◆ Exercise directions
Repeat the listing verbatim. Drop any pictures.

◆ Provided data
* * * * * * *

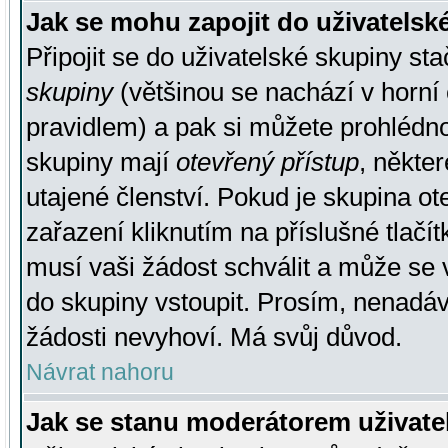
Jak se mohu zapojit do uživatelsk
Připojit se do uživatelské skupiny st
skupiny
(většinou se nachází v horní 
pravidlem) a pak si můžete prohlédn
skupiny mají
otevřený přístup
, někte
utajené členství. Pokud je skupina o
zařazení kliknutím na příslušné tlačí
musí vaši žádost schválit a může se 
do skupiny vstoupit. Prosím, nenadáv
žádosti nevyhoví. Má svůj důvod.
Návrat nahoru
Jak se stanu moderátorem uživate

* * * * * * *

◆ Reply to the task
Jak se mohu zapojit do uživatelsk
Připojit se do uživatelské skupiny st
skupiny
(většinou se nachází v horní 
pravidlem) a pak si můžete prohlédn
skupiny mají
otevřený přístup
, někte
utajené členství. Pokud je skupina o
zařazení kliknutím na příslušné tlačí
musí vaši žádost schválit a může se 
do skupiny vstoupit. Prosím, nenadáv
žádosti nevyhoví. Má svůj důvod.
Návrat nahoru
Jak se stanu moderátorem uživate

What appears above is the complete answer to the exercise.